2) Ask Wall Streeters to justify the spectacular costs of their activities — fully aware that 99.99% of it does not generate investment capital for companies innovating improved goods and services. They will recite their magical catechism-incantation — that they help to “discover the true price of equities and companies and capital.” 

This rationalization is issued not as the mumbo-jumbo that it is, but as an axiom of faith, based upon the one time that's a service, when companies do raise fresh capital via IPO or other original equity sales. But the rest of the time, by nibbling at the edges of every transaction, Streeters claim they help to “smooth” the slope of value. It sounds plausible, till you realize —

— that it is stunning malarkey-juju, based on absolutely nothing whatsoever. Certainly no analogues in nature, where health is defined by how FEW steps there are along the steep energy slopes that lead from sunlight to photosynthesizing plants, from plants to herbivores, from herbivores to carnivores, to poop and carrion that feed scavengers and microbes. Five big steps? Six or seven? In that case, everyone is pretty healthy and each layer is doing pretty well, supping in turn along the downward flowing river of free energy from the sun.
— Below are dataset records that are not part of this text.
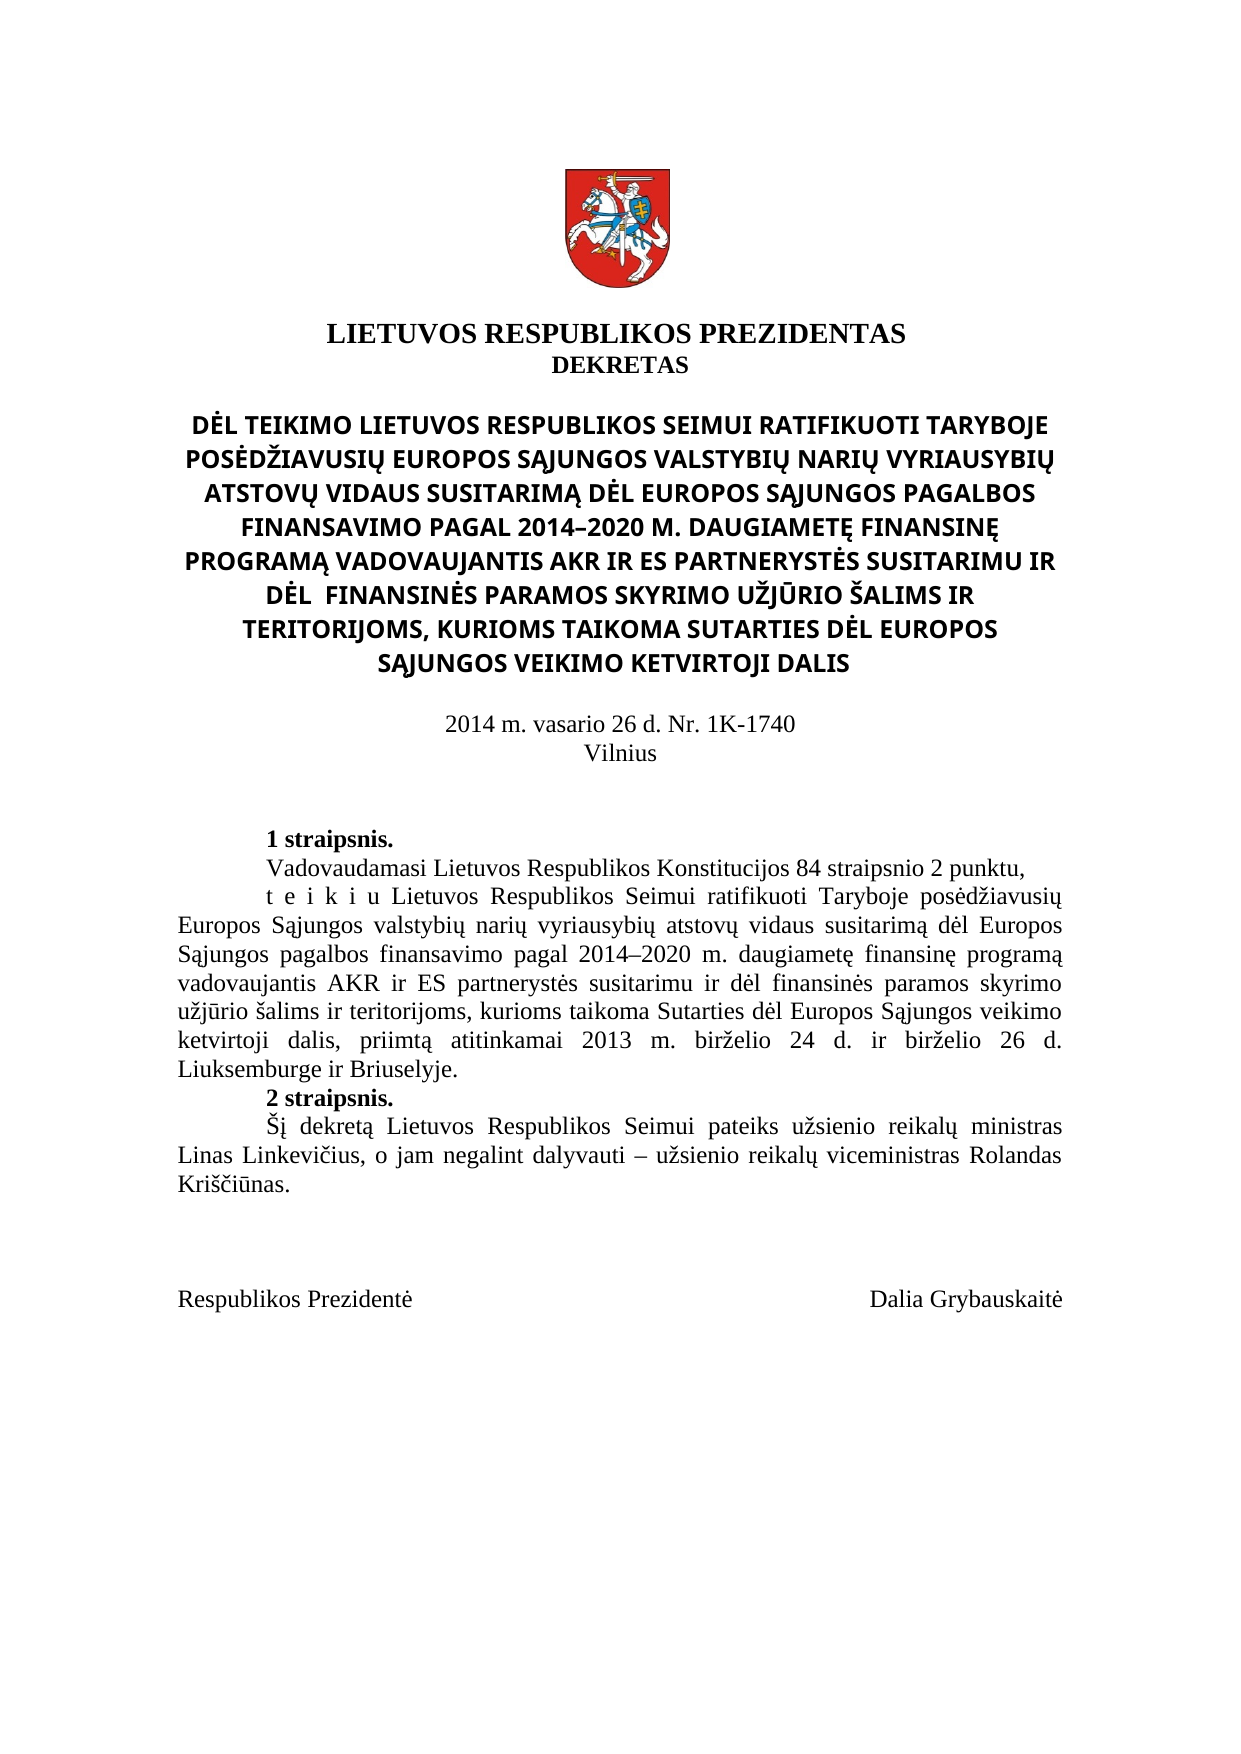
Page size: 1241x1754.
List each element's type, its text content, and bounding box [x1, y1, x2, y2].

text Dėl TEIKIMO LIETUVOS RESPUBLIKOS SEIMUI RATIFIKUOTI TARYBOJE POSĖDŽIAVUSIŲ EUROPOS SĄJUNGOS VALSTYBIŲ NARIŲ VYRIAUSYBIŲ ATSTOVŲ VIDAUS SUSITARIMĄ DĖL EUROPOS SĄJUNGOS PAGALBOS FINANSAVIMO PAGAL 2014–2020 M. DAUGIAMETĘ FINANSINĘ PROGRAMĄ VADOVAUJANTIS AKR IR ES PARTNERYSTĖS SUSITARIMU IR DĖL FINANSINĖS PARAMOS SKYRIMO UŽJŪRIO ŠALIMS IR TERITORIJOMS, KURIOMS TAIKOMA SUTARTIES DĖL EUROPOS SĄJUNGOS VEIKIMO KETVIRTOJI DALIS [177, 408, 1063, 680]
text 2014 m. vasario 26 d. Nr. 1K-1740 [177, 709, 1063, 738]
text Respublikos Prezidentė Dalia Grybauskaitė [177, 1284, 1063, 1313]
text Vadovaudamasi Lietuvos Respublikos Konstitucijos 84 straipsnio 2 punktu, [177, 853, 1063, 881]
text t e i k i u Lietuvos Respublikos Seimui ratifikuoti Taryboje posėdžiavusių Europos Sąjungos valstybių narių vyriausybių atstovų vidaus susitarimą dėl Europos Sąjungos pagalbos finansavimo pagal 2014–2020 m. daugiametę finansinę programą vadovaujantis AKR ir ES partnerystės susitarimu ir dėl finansinės paramos skyrimo užjūrio šalims ir teritorijoms, kurioms taikoma Sutarties dėl Europos Sąjungos veikimo ketvirtoji dalis, priimtą atitinkamai 2013 m. birželio 24 d. ir birželio 26 d. Liuksemburge ir Briuselyje. [177, 881, 1063, 1083]
text DEKRETAS [177, 350, 1063, 379]
text LIETUVOS RESPUBLIKOS PREZIDENTAS [177, 317, 1063, 350]
text Vilnius [177, 738, 1063, 766]
text 1 straipsnis. [177, 824, 1063, 853]
text Šį dekretą Lietuvos Respublikos Seimui pateiks užsienio reikalų ministras Linas Linkevičius, o jam negalint dalyvauti – užsienio reikalų viceministras Rolandas Kriščiūnas. [177, 1111, 1063, 1198]
text 2 straipsnis. [177, 1083, 1063, 1111]
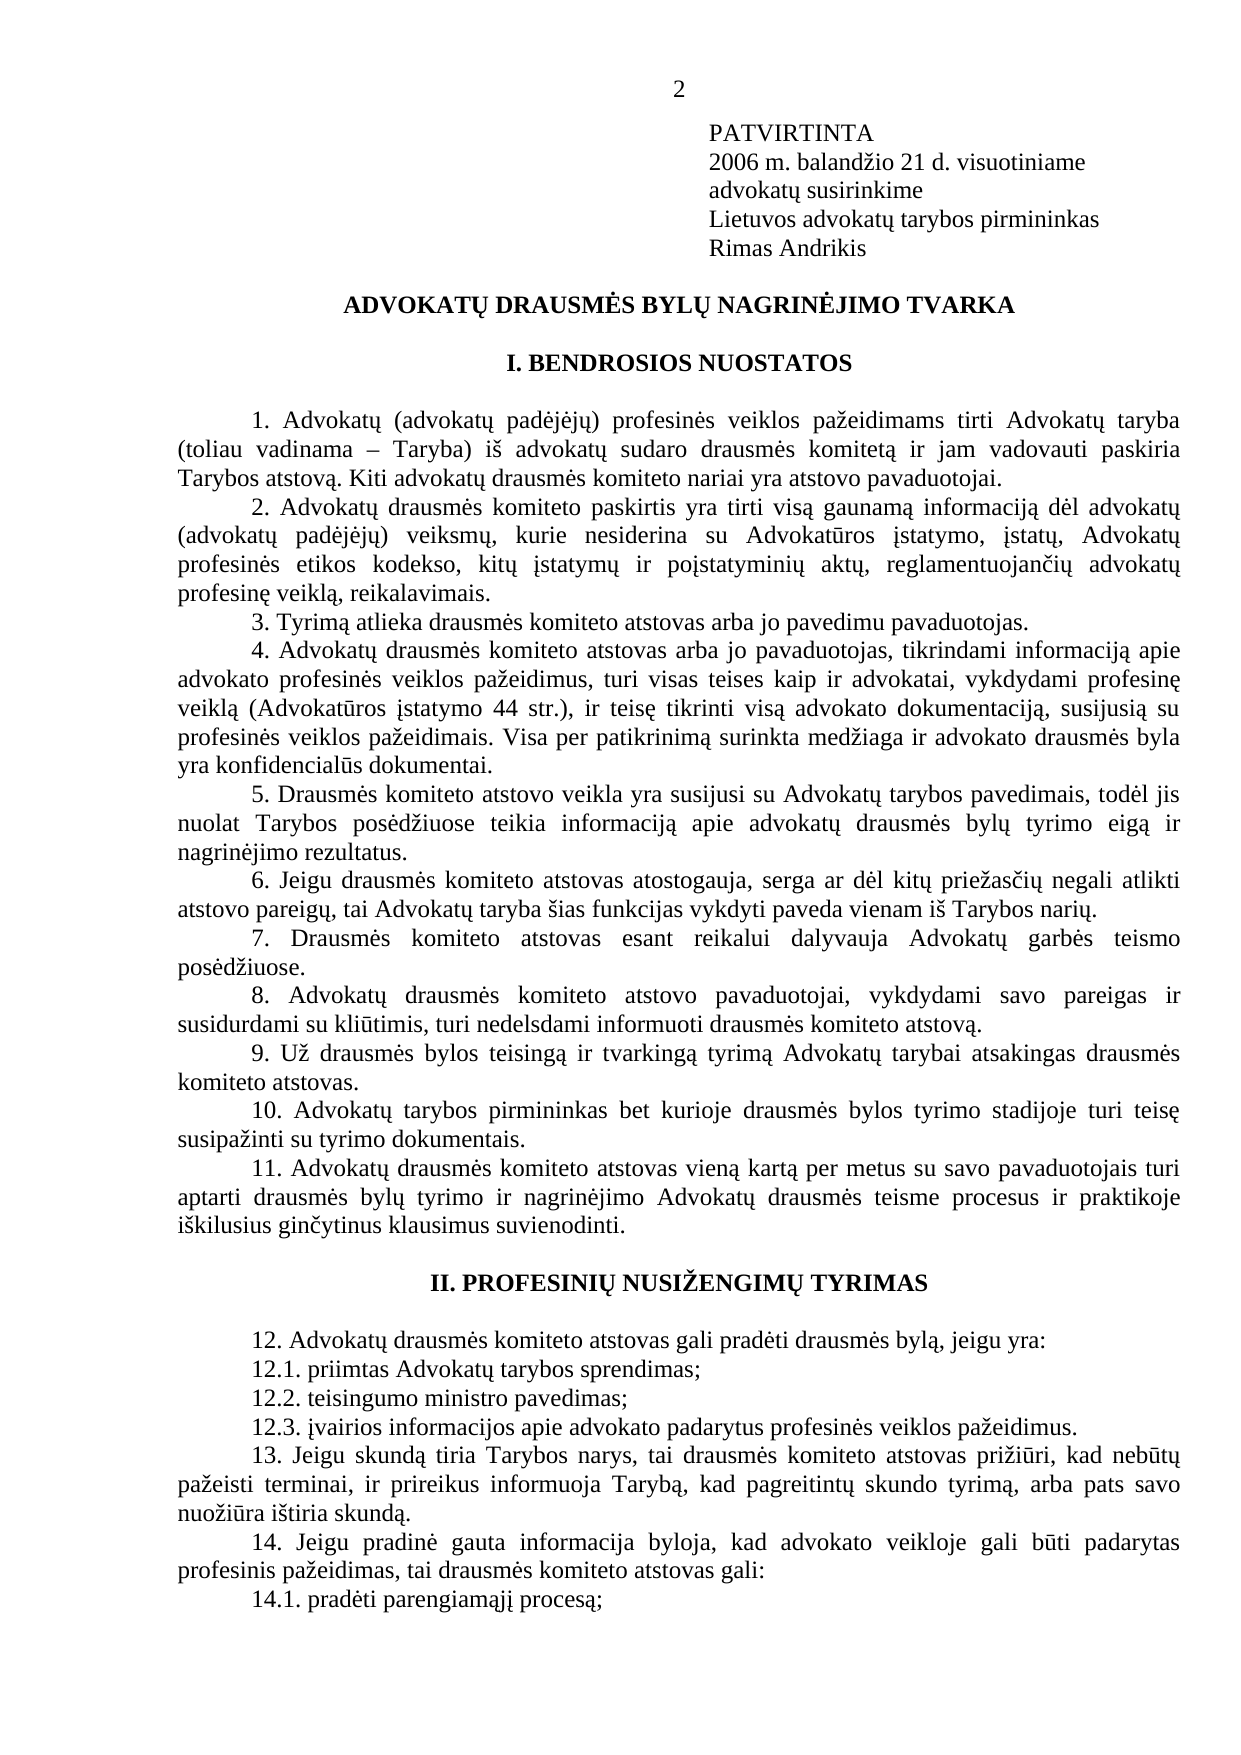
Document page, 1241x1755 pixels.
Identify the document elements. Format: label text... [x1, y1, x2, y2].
So what happens in nature when there are many, many increments, nibbling along the edges and “smoothing the slope”? 
It’s called parasitism
The plants are sickly from fungus. 
Herbivores are bleary-eyed and scrawny from tapeworm and the scraggly-mangy lions are desperate. 
Parasites are gobbling the energy increments, leaving barely enough for the main participants to stagger on.

Does that sound like today’s corporations, small companies and entrepreneurs? Bled at every phase by commissions and arbitrage fees and consultants and insider trades and vast vampire-siphonings by a CEO caste that is no longer recruited from the innovators or shop-floor engineers (as they are still, in China), but installed by fellow board members, all part of an incestuous cabal of 5000 golf buddies.

Nothing could be more anti-competitive and more… soviet. Or more like the parasitism that brings both economies and ecologies to the very brink.

== Whimsey… thoughpossible to ponder… ==

This DIY Guillotine has… chops. Though Ikea left out the support braces, ropes, latches and pulleys!